Ladies and gentlemen, demork.py. My first foray into Python. Somebody else’s python, specifically.
Demork.py takes a Mozilla history.db file (in the now-legendary “mork” format) and spits out valid XML. I hope that some of you find it useful now, and that it makes migrating away from Mozilla’s current data format easier.
Thank you, Shaver, for keeping me from starting from scratch, and more generally to the Mozilla Project for their fine, fine browser. I hope this helps a little, maybe. I’ve got one possibly-misguided question, if there is any XML expertise out there – I’ve done a straight-up regex replacement of all the ampersands in the URLs in the history file to “&”; this makes for valid XML, but I foresee broken URLs. Should this be taken care of automagically during the trip back from XML, or should I be replacing them with “%something” instead?

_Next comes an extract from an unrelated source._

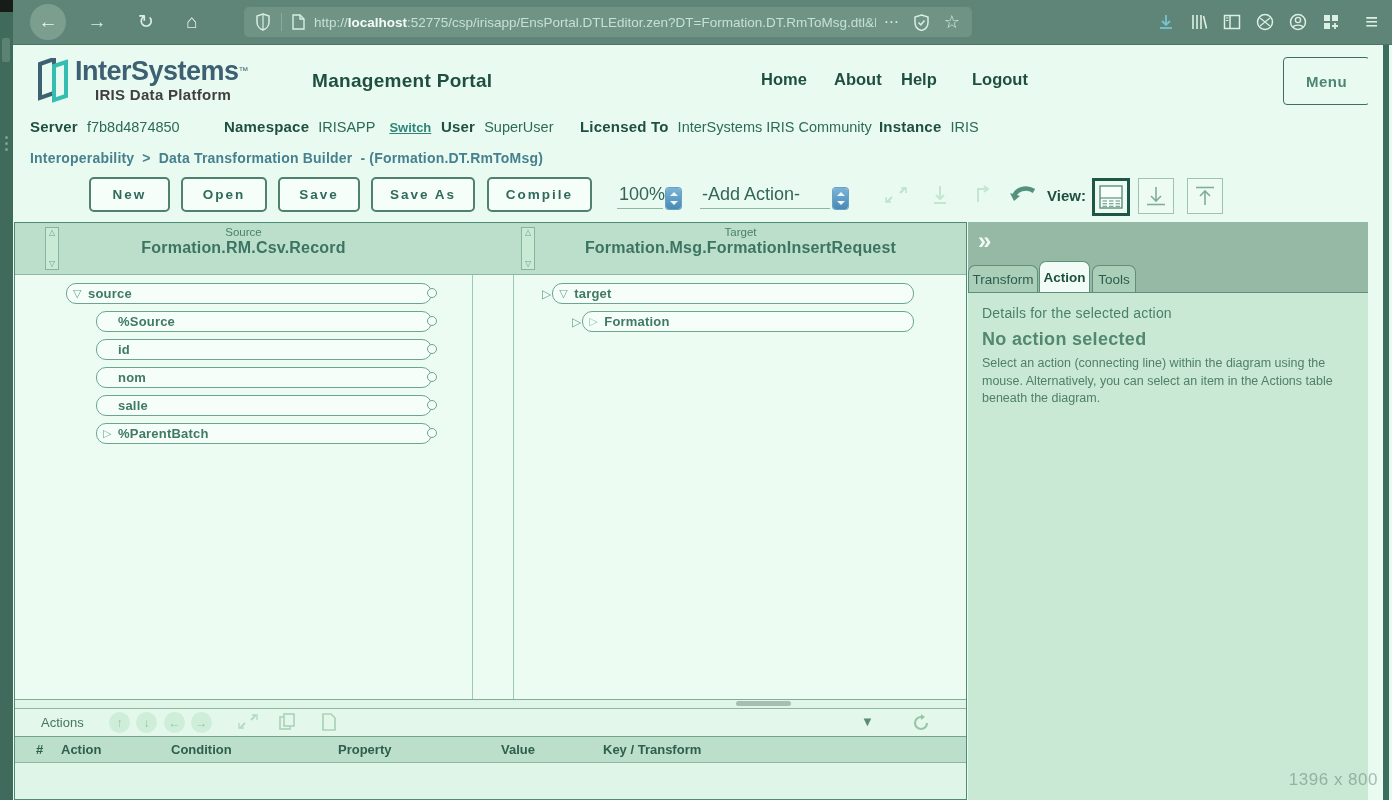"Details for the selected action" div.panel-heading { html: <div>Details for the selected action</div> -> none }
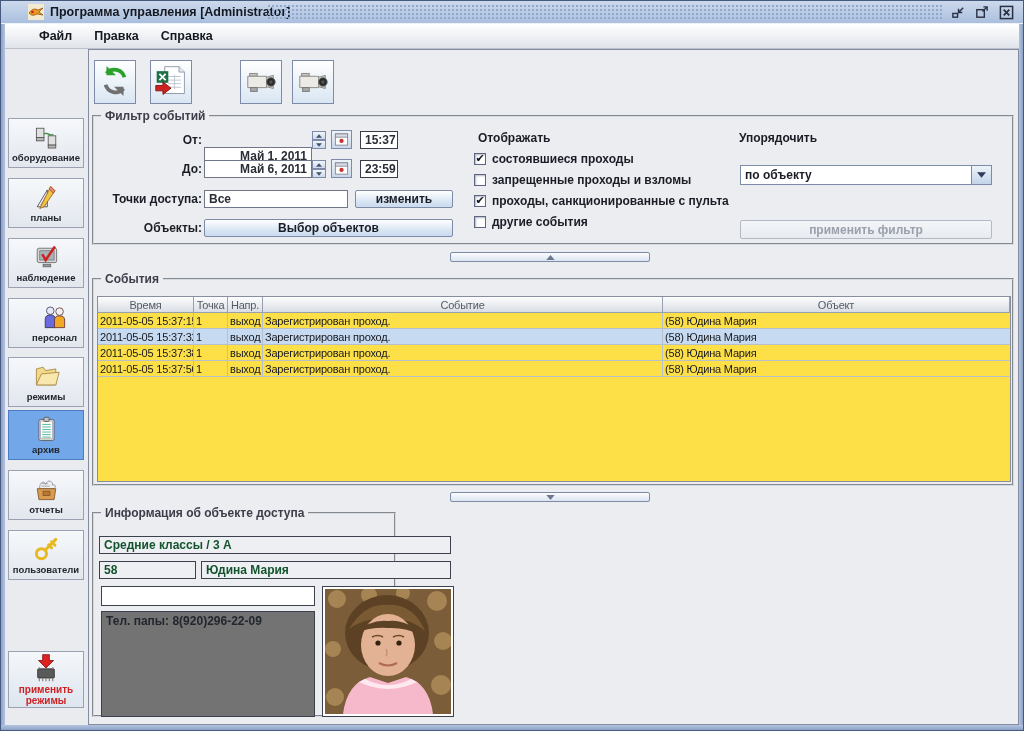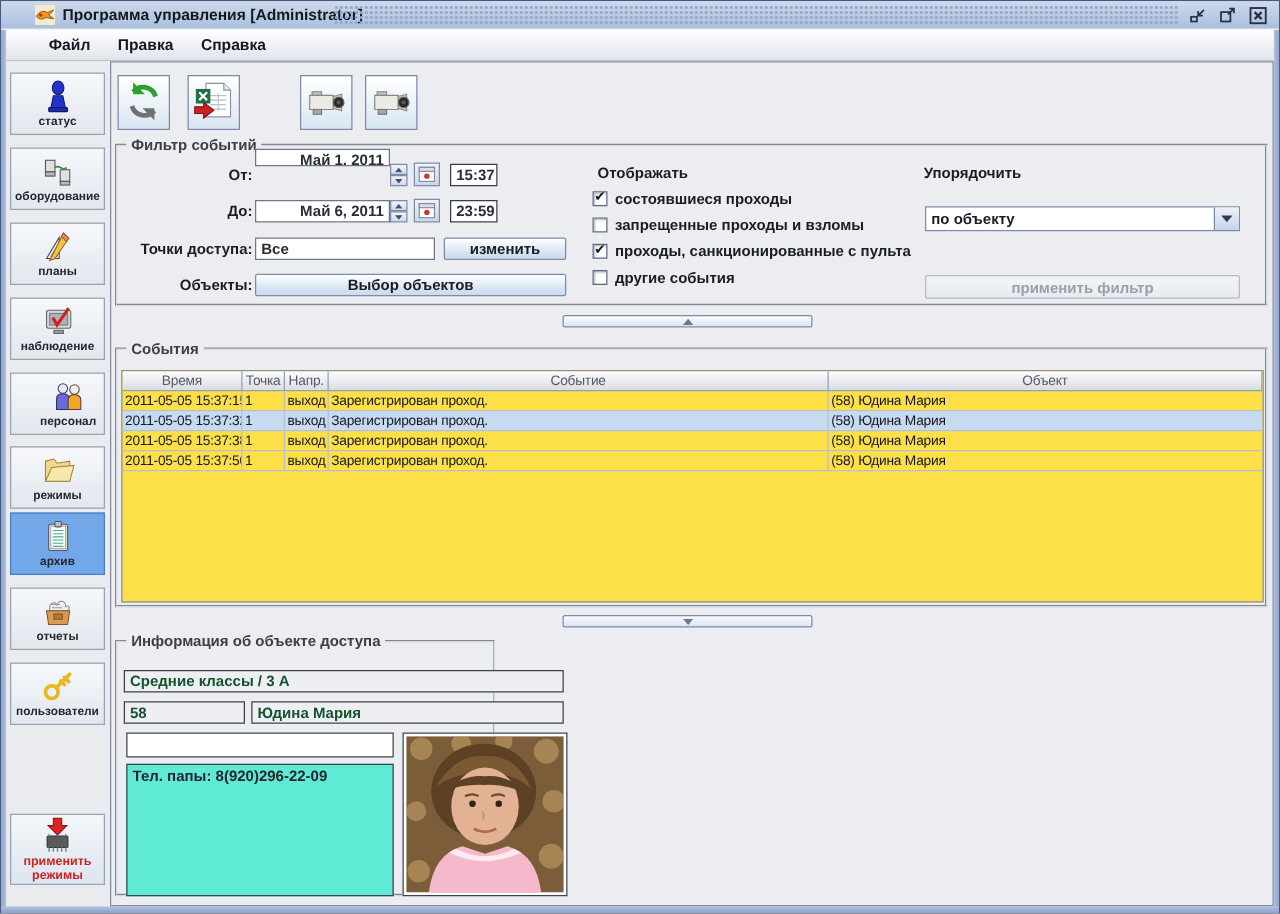"статус" div.side-btn { html: <div> <span><svg> <ellipse></ellipse> <path></path> <rect></rect> </svg></span> <span>статус</span> </div> -> none }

One last word: those of you who are thinking about rolling your own undocumented, one-off data format for whatever job you happen to be doing, don’t. Just don’t. Whether you realize it or not you are playing a nasty, frathouse-grade prank on the future. You are pre-emptively saran-wrapping millions of as-yet-unbuilt toilets, and people will remember your name and hate you for it.
If anybody would like to help me test this (I only have one history file, as you might expect) I’d appreciate it. I hope you can take a minute to run it against your history file like so:
python demork.py history.db > history.xml
and then validate the XML file, either here or the household appliance of your preference. Please let me know if it works, and any details of failure.Many thanks.